What is expected: Scan the listing below for the word "will" and copy every line that has it.

Supplied data:
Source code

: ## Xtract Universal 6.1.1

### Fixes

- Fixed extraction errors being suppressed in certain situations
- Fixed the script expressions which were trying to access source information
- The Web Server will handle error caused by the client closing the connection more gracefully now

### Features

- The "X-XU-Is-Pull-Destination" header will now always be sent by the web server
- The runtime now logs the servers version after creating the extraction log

Answer section:
- The Web Server will handle error caused by the client closing the connection more gracefully now
- The "X-XU-Is-Pull-Destination" header will now always be sent by the web server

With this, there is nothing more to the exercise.